What the task asks: Your answer must be the listing, given again word for word.

Data for analysis:

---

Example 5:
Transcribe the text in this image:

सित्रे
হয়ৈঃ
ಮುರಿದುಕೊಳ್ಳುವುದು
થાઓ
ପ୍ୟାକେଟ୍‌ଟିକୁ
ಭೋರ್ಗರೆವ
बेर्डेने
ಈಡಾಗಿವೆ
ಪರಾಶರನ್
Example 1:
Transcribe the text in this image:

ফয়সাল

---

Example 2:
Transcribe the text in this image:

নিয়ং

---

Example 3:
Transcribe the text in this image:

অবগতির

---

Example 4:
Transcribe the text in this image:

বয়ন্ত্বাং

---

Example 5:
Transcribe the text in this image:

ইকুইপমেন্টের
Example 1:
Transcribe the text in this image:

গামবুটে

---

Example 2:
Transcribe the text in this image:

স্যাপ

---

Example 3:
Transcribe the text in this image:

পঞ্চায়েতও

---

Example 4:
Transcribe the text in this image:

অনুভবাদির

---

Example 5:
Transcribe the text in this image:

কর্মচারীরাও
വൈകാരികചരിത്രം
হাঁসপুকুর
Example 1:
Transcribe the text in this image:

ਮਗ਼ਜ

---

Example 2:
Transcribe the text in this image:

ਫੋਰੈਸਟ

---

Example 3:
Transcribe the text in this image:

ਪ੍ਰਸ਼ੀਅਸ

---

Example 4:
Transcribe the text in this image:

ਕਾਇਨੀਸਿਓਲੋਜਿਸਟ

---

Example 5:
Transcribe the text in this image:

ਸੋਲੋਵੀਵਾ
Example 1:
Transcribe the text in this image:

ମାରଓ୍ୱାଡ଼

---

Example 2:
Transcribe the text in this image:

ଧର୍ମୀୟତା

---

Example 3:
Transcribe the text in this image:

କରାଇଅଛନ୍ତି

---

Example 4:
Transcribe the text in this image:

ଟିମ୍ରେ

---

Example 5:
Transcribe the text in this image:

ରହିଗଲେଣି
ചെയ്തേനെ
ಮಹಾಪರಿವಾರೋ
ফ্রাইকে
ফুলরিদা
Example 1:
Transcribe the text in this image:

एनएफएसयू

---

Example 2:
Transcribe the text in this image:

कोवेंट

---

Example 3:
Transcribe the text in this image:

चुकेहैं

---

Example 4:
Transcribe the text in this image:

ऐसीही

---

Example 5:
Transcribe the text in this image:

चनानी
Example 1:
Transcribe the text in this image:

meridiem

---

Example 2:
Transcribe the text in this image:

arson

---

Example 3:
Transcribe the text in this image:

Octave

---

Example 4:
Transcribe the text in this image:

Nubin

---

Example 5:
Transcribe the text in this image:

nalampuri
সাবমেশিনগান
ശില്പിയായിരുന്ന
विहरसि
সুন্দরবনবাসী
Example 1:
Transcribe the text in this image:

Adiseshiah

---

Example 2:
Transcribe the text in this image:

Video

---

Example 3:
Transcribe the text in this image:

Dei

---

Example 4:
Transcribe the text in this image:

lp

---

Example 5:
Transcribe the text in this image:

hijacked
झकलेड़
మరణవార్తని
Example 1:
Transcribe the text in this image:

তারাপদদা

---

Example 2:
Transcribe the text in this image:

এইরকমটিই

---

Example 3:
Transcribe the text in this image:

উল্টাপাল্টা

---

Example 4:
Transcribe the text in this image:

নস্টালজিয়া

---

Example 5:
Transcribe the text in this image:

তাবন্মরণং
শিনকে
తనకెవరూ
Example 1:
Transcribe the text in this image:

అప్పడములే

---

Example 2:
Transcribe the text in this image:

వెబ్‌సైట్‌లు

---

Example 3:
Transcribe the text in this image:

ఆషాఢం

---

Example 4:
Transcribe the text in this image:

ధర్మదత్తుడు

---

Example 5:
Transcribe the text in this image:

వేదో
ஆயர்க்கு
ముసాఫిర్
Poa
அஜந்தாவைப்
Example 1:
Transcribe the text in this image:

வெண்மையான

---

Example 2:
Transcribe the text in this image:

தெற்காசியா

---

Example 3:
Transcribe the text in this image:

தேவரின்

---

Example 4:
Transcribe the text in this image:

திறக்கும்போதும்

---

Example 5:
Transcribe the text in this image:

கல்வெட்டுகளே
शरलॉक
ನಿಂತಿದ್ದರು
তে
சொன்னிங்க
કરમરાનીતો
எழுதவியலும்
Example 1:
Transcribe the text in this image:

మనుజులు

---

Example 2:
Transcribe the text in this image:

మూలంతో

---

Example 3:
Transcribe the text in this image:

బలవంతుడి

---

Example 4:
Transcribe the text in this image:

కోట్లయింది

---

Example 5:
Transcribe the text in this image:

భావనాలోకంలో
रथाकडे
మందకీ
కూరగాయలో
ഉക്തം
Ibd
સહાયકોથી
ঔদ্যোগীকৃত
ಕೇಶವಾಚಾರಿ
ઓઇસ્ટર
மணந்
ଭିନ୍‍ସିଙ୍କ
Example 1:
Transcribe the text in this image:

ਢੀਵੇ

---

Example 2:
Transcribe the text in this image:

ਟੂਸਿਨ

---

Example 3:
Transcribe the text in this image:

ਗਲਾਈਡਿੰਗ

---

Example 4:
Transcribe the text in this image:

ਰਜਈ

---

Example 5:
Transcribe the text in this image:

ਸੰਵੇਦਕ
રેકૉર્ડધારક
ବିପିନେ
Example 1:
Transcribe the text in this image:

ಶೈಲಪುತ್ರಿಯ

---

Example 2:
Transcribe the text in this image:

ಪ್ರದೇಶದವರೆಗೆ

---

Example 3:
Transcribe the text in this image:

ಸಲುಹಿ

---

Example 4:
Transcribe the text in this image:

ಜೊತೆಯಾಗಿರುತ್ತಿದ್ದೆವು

Result of the exercise:
---

Example 5:
Transcribe the text in this image:

सित्रे
হয়ৈঃ
ಮುರಿದುಕೊಳ್ಳುವುದು
થાઓ
ପ୍ୟାକେଟ୍‌ଟିକୁ
ಭೋರ್ಗರೆವ
बेर्डेने
ಈಡಾಗಿವೆ
ಪರಾಶರನ್
Example 1:
Transcribe the text in this image:

ফয়সাল

---

Example 2:
Transcribe the text in this image:

নিয়ং

---

Example 3:
Transcribe the text in this image:

অবগতির

---

Example 4:
Transcribe the text in this image:

বয়ন্ত্বাং

---

Example 5:
Transcribe the text in this image:

ইকুইপমেন্টের
Example 1:
Transcribe the text in this image:

গামবুটে

---

Example 2:
Transcribe the text in this image:

স্যাপ

---

Example 3:
Transcribe the text in this image:

পঞ্চায়েতও

---

Example 4:
Transcribe the text in this image:

অনুভবাদির

---

Example 5:
Transcribe the text in this image:

কর্মচারীরাও
വൈകാരികചരിത്രം
হাঁসপুকুর
Example 1:
Transcribe the text in this image:

ਮਗ਼ਜ

---

Example 2:
Transcribe the text in this image:

ਫੋਰੈਸਟ

---

Example 3:
Transcribe the text in this image:

ਪ੍ਰਸ਼ੀਅਸ

---

Example 4:
Transcribe the text in this image:

ਕਾਇਨੀਸਿਓਲੋਜਿਸਟ

---

Example 5:
Transcribe the text in this image:

ਸੋਲੋਵੀਵਾ
Example 1:
Transcribe the text in this image:

ମାରଓ୍ୱାଡ଼

---

Example 2:
Transcribe the text in this image:

ଧର୍ମୀୟତା

---

Example 3:
Transcribe the text in this image:

କରାଇଅଛନ୍ତି

---

Example 4:
Transcribe the text in this image:

ଟିମ୍ରେ

---

Example 5:
Transcribe the text in this image:

ରହିଗଲେଣି
ചെയ്തേനെ
ಮಹಾಪರಿವಾರೋ
ফ্রাইকে
ফুলরিদা
Example 1:
Transcribe the text in this image:

एनएफएसयू

---

Example 2:
Transcribe the text in this image:

कोवेंट

---

Example 3:
Transcribe the text in this image:

चुकेहैं

---

Example 4:
Transcribe the text in this image:

ऐसीही

---

Example 5:
Transcribe the text in this image:

चनानी
Example 1:
Transcribe the text in this image:

meridiem

---

Example 2:
Transcribe the text in this image:

arson

---

Example 3:
Transcribe the text in this image:

Octave

---

Example 4:
Transcribe the text in this image:

Nubin

---

Example 5:
Transcribe the text in this image:

nalampuri
সাবমেশিনগান
ശില്പിയായിരുന്ന
विहरसि
সুন্দরবনবাসী
Example 1:
Transcribe the text in this image:

Adiseshiah

---

Example 2:
Transcribe the text in this image:

Video

---

Example 3:
Transcribe the text in this image:

Dei

---

Example 4:
Transcribe the text in this image:

lp

---

Example 5:
Transcribe the text in this image:

hijacked
झकलेड़
మరణవార్తని
Example 1:
Transcribe the text in this image:

তারাপদদা

---

Example 2:
Transcribe the text in this image:

এইরকমটিই

---

Example 3:
Transcribe the text in this image:

উল্টাপাল্টা

---

Example 4:
Transcribe the text in this image:

নস্টালজিয়া

---

Example 5:
Transcribe the text in this image:

তাবন্মরণং
শিনকে
తనకెవరూ
Example 1:
Transcribe the text in this image:

అప్పడములే

---

Example 2:
Transcribe the text in this image:

వెబ్‌సైట్‌లు

---

Example 3:
Transcribe the text in this image:

ఆషాఢం

---

Example 4:
Transcribe the text in this image:

ధర్మదత్తుడు

---

Example 5:
Transcribe the text in this image:

వేదో
ஆயர்க்கு
ముసాఫిర్
Poa
அஜந்தாவைப்
Example 1:
Transcribe the text in this image:

வெண்மையான

---

Example 2:
Transcribe the text in this image:

தெற்காசியா

---

Example 3:
Transcribe the text in this image:

தேவரின்

---

Example 4:
Transcribe the text in this image:

திறக்கும்போதும்

---

Example 5:
Transcribe the text in this image:

கல்வெட்டுகளே
शरलॉक
ನಿಂತಿದ್ದರು
তে
சொன்னிங்க
કરમરાનીતો
எழுதவியலும்
Example 1:
Transcribe the text in this image:

మనుజులు

---

Example 2:
Transcribe the text in this image:

మూలంతో

---

Example 3:
Transcribe the text in this image:

బలవంతుడి

---

Example 4:
Transcribe the text in this image:

కోట్లయింది

---

Example 5:
Transcribe the text in this image:

భావనాలోకంలో
रथाकडे
మందకీ
కూరగాయలో
ഉക്തം
Ibd
સહાયકોથી
ঔদ্যোগীকৃত
ಕೇಶವಾಚಾರಿ
ઓઇસ્ટર
மணந்
ଭିନ୍‍ସିଙ୍କ
Example 1:
Transcribe the text in this image:

ਢੀਵੇ

---

Example 2:
Transcribe the text in this image:

ਟੂਸਿਨ

---

Example 3:
Transcribe the text in this image:

ਗਲਾਈਡਿੰਗ

---

Example 4:
Transcribe the text in this image:

ਰਜਈ

---

Example 5:
Transcribe the text in this image:

ਸੰਵੇਦਕ
રેકૉર્ડધારક
ବିପିନେ
Example 1:
Transcribe the text in this image:

ಶೈಲಪುತ್ರಿಯ

---

Example 2:
Transcribe the text in this image:

ಪ್ರದೇಶದವರೆಗೆ

---

Example 3:
Transcribe the text in this image:

ಸಲುಹಿ

---

Example 4:
Transcribe the text in this image:

ಜೊತೆಯಾಗಿರುತ್ತಿದ್ದೆವು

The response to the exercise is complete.